MetalMiner recently covered the news of an M&A deal in its own publishing marketplace: Platts' move to acquire Steel Business Briefing. They offered their own twist at the end, which has rankled some old-boy feathers in the metals trade publication market. But first, here's the news in context. MetalMiner suggests that "The metal news marketplace made its own headlines yesterday when Platts announced it was acquiring Steel Business Briefing, including its TSI unit...from our perspective, the deal has significance for metal buying organizations as well as for the balance of the metal news/analysis/intelligence community. We also continue to believe that the primary way metals sourcing professionals typically obtain market pricing and market intelligence to facilitate their contract and supplier management efforts remains mired in 'the old model'...and this acquisition will do little to help."
So what's the problem? Lisa Reisman, editor of MetalMiner, observes that the greatest unmet need in today's market for industrial metals buyers is "a series of price points that actually impact the buying decision as well as analysis informed from a broader strategic sourcing angle." Spend Matters believes these needs aren't being met by the services today of larger publishers such as American Metal Market. Perhaps this explains why in part, according to Lisa, how "MetalMiner has become the largest online metals media trade publication in North America from its humble roots as a side-blogging effort less than four years ago (when we were simply trying to sell more consulting around metals cost reduction). In fact, some sources (Alexa) even suggest that our overall traffic rankings are now two, even three, times higher than incumbents such as AMM." However, we acknowledge the business models differ -- AMM is largely a subscription model.

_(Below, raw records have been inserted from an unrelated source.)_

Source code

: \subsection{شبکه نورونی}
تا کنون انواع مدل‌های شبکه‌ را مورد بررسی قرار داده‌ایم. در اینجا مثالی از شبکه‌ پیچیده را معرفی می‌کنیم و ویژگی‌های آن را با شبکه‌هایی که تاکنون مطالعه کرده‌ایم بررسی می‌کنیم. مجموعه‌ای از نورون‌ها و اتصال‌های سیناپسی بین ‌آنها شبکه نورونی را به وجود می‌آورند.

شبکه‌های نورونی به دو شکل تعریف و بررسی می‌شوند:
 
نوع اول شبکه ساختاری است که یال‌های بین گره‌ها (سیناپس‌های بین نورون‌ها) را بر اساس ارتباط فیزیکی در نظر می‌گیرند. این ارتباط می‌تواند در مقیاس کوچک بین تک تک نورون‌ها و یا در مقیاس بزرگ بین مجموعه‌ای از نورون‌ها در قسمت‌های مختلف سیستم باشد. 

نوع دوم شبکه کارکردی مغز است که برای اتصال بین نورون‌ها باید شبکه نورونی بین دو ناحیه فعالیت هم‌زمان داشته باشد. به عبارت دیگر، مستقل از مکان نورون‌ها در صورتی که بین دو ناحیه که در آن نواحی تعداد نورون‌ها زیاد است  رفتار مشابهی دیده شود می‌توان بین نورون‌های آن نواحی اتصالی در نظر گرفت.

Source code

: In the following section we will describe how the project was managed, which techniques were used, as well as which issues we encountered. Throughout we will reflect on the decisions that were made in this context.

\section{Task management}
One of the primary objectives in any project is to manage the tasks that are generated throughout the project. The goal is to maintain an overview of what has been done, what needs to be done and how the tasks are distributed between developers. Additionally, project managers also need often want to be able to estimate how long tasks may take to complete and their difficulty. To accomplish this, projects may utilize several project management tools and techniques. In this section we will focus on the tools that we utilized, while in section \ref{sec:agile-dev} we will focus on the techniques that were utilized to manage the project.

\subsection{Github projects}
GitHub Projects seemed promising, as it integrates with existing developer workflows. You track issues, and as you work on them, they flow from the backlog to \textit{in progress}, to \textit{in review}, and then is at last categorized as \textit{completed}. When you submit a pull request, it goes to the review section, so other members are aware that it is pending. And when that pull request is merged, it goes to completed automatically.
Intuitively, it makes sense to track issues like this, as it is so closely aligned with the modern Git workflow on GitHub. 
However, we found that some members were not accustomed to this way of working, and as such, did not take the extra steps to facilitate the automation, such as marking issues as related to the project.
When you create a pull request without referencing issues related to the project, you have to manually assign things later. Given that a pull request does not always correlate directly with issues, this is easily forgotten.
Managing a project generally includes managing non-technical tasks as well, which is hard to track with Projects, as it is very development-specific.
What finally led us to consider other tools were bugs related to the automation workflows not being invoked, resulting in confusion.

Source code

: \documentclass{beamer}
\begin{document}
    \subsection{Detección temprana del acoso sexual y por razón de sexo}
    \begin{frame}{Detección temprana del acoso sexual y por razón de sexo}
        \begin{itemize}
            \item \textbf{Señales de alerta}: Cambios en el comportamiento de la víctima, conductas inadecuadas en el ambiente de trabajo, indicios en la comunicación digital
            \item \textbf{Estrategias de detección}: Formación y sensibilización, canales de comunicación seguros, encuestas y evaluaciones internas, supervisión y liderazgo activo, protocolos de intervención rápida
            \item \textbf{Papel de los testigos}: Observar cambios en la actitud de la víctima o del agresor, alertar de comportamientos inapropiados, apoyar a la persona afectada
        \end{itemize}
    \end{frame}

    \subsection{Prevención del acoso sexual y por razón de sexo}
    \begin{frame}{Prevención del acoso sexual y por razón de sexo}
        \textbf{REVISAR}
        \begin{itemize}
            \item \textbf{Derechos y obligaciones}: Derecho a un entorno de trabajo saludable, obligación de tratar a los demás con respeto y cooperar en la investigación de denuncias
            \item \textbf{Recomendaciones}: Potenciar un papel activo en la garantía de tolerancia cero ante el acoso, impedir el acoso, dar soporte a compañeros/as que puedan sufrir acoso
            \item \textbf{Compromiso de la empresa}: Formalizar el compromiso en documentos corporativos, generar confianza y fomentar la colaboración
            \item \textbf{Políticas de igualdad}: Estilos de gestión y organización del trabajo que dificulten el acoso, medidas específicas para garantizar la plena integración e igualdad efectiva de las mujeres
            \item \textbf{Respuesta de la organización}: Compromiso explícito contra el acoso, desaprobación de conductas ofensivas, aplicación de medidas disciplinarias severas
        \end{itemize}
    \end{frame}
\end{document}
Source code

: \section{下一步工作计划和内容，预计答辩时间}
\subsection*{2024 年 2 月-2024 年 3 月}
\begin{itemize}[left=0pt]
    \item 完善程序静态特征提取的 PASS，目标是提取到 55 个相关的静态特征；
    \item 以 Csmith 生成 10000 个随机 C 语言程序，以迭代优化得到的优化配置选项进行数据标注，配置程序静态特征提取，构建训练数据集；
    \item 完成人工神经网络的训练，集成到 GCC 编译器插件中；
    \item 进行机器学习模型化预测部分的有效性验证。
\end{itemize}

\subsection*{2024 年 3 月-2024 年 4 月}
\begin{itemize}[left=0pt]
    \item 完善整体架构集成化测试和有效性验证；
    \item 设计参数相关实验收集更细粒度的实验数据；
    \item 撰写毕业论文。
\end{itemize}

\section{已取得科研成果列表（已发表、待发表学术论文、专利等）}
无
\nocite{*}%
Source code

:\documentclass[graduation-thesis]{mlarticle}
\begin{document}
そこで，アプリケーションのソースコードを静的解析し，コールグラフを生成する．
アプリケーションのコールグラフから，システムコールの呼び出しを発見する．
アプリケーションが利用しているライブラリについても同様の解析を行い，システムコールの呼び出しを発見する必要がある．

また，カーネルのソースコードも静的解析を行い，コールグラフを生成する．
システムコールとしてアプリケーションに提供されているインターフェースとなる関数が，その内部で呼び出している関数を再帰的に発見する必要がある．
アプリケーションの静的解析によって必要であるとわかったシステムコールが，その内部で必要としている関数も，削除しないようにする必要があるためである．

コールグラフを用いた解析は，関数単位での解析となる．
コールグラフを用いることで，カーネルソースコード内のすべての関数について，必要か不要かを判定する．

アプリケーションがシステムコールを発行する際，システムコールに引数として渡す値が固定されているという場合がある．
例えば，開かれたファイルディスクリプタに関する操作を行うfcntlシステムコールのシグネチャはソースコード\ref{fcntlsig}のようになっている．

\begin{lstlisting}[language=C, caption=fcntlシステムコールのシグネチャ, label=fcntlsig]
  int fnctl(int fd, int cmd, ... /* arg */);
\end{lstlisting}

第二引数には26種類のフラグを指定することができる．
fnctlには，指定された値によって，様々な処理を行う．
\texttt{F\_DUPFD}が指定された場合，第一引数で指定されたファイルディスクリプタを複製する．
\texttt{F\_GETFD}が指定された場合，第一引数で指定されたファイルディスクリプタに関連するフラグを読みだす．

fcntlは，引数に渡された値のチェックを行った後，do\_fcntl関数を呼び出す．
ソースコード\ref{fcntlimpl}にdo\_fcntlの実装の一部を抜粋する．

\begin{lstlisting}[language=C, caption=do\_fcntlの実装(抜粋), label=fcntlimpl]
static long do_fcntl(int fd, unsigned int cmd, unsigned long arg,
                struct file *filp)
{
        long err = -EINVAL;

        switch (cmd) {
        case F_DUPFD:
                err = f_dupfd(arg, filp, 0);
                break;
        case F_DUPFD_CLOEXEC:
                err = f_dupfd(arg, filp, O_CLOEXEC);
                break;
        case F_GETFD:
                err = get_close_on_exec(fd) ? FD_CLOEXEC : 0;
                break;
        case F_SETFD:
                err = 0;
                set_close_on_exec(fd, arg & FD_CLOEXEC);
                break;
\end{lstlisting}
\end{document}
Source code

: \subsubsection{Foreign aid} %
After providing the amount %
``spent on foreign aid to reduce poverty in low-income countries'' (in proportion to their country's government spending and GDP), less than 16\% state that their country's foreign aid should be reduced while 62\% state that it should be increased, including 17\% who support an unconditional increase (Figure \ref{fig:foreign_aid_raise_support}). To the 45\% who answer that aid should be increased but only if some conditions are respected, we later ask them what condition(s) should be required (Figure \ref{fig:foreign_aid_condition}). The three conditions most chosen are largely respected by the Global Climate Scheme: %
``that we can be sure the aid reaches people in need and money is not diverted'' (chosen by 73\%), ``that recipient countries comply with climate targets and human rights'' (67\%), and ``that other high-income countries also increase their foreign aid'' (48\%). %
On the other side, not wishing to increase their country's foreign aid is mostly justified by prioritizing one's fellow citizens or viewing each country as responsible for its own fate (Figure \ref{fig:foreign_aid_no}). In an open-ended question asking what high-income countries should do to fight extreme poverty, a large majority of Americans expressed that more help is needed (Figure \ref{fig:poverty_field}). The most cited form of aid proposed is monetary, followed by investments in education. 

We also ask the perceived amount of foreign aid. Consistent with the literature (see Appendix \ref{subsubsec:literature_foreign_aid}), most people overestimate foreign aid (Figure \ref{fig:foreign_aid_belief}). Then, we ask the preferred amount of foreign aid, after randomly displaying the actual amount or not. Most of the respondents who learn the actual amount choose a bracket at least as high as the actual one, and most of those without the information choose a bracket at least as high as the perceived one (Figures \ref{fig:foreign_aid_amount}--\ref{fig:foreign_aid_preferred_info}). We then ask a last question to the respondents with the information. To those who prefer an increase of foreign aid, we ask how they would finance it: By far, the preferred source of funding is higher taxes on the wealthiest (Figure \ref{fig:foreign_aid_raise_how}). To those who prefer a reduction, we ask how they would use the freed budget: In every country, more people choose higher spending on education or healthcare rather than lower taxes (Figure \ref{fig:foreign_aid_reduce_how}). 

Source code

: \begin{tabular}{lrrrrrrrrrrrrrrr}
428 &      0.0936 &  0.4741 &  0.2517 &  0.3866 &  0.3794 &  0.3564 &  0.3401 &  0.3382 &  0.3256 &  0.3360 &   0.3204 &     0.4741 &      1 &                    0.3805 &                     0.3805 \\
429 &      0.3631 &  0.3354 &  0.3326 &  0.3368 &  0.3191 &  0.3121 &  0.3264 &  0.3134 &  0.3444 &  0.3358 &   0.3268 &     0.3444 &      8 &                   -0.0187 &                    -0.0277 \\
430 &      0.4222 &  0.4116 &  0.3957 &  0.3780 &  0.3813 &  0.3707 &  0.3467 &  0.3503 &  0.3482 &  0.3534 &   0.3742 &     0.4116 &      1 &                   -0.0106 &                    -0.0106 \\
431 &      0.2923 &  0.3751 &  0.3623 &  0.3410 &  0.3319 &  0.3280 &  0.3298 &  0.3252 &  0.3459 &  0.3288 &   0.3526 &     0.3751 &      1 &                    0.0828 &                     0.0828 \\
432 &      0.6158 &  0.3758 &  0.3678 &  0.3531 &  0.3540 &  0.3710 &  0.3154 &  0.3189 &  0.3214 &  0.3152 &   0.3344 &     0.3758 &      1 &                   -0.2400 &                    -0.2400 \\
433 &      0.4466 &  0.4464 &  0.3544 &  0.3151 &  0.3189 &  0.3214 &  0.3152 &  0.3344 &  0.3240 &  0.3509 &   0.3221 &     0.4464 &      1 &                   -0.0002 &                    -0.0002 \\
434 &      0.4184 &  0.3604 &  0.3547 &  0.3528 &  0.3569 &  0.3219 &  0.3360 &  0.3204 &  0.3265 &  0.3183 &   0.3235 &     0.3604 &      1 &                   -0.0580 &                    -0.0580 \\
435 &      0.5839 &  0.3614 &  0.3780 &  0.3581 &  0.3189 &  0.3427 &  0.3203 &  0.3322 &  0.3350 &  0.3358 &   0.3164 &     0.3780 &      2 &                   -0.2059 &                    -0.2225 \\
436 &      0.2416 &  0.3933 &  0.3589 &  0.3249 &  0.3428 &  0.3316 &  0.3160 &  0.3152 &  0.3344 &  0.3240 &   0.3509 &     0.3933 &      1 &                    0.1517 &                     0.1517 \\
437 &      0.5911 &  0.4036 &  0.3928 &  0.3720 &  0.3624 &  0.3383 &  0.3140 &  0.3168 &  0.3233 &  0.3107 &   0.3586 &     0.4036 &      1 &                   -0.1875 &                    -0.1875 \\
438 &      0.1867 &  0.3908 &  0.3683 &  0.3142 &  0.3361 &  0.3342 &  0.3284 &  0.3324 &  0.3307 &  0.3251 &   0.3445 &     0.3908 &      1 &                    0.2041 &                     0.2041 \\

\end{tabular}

What's next for MetalMiner? The original part of the business plan when the team set out beyond just acting as a lead generation tool for their consulting business was to "build the traffic and influence." Now, "part two is now about to take shape" and "in the coming year, you'll see us begin to do for metals pricing and price points what we've done for how metals industry watchers and buying professionals inform their sourcing strategies by reading our coverage and insights."
In the early going at Spend Matters, we were constantly faced with attacks -- personal and professional -- about our approach, objectivity and motivations, especially when we took aggressive stances about how our readers were being under-served by the traditional trade media and analyst coverage at the time. But we stuck to our guns through the criticism and rapidly took the pole position in a market that we're using as a launch point today to attempt to do much more. And we did this by being different and serving what we saw as an unmet need -- not simply following an established approach. MetalMiner is planning to do the same for metals sourcing and supply chain analysis. But no doubt, as MetalMiner continues to push the envelope and come out with fighting words against incumbents that premise their entire existence on business as usual approaches to informing the market, it will continue to "raise the eyebrows," as one commenter on the site puts it, of those with vested interests in legacy houses that look inward and not outward.